▶ **SELECTED PASSAGE**:
The Mighty Bears is an Australian DVD series that focuses on the sporting history of the North Sydney District Rugby League Football Club, also known under the team name of the North Sydney Bears. The series, which comprises six volumes spanning from 1870 to 1999, was financed by North Sydney Leagues Club and Richard Bradley Productions who also produced the series.

==Synopsis==
The series tells the story from 1870 when team sport such as cricket started in Australia to 1908 when North Sydney became a foundation member of the newly created Rugby League Football in Australia right through the 20th century to their very last game in 1999 at North Sydney Oval.(After this time as a result of Super League the club was forced into a failed joint venture and now plays in the New South Wales Rugby League. They are making attempts to rejoin the main National Rugby League competition).

Production of the six part series commenced in 1998 and was completed in 2005. The narrative was told through interviews with 58 famous players, coaches, officials, supporters, families and historians. These interviews were all inter cut to tell the narrative in first person. The first eye witness accounts to be filmed start at 1913 of a game between North Sydney and Glebe at North Sydney Oval.

▶ **DATA EXCERPTS**:
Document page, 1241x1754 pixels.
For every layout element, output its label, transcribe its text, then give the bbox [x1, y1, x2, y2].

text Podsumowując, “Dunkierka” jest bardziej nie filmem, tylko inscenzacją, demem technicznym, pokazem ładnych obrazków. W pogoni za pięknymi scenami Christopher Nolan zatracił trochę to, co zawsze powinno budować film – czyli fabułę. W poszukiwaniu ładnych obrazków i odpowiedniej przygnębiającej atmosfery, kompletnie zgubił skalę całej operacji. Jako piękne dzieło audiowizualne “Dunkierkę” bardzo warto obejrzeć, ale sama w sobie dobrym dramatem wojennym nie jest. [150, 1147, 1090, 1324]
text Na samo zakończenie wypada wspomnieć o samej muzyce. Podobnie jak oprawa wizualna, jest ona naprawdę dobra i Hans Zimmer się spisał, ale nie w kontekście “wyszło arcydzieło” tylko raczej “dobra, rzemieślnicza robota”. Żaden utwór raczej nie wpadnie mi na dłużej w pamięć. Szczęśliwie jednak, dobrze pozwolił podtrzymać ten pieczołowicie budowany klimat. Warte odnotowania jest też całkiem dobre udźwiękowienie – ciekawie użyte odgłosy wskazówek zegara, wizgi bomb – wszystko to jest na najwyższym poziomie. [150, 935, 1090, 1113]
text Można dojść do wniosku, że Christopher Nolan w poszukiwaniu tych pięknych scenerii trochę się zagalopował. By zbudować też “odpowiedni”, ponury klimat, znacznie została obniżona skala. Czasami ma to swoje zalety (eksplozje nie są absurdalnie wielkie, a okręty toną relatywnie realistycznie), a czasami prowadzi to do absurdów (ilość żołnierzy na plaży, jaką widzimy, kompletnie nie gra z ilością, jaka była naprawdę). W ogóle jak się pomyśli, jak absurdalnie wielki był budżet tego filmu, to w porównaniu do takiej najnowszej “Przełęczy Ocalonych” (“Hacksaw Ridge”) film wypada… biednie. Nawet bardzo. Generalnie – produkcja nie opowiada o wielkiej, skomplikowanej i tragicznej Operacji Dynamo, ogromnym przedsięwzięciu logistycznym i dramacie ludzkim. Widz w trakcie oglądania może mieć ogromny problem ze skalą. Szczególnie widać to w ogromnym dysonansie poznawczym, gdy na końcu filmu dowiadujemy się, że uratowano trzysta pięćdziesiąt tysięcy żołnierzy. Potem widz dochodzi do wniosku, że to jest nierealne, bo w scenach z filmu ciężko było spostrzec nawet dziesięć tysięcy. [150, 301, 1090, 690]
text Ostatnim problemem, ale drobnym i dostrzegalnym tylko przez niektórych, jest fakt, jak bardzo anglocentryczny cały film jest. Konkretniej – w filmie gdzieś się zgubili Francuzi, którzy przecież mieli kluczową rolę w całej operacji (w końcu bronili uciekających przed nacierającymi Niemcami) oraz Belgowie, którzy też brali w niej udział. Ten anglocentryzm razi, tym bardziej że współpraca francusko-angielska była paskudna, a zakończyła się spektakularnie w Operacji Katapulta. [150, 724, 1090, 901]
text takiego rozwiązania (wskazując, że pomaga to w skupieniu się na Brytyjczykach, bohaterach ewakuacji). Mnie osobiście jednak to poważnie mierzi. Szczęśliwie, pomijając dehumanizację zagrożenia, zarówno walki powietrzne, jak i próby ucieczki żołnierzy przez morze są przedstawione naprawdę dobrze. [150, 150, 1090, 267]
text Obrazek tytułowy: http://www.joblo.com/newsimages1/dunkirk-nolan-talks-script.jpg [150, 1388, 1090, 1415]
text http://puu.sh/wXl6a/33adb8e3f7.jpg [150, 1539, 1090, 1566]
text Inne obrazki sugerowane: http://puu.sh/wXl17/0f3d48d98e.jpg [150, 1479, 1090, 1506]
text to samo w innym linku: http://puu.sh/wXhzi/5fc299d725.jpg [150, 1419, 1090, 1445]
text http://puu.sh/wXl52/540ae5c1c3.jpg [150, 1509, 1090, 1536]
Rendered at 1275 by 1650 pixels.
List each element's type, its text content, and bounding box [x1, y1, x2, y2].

▶ **WHAT IS REQUIRED**: According to the text on The Mighty Bears, how many people were interviewed to tell the series' narrative?

▶ **RESPONSE TO THIS EXERCISE**: 58 famous players, coaches, officials, supporters, families and historians.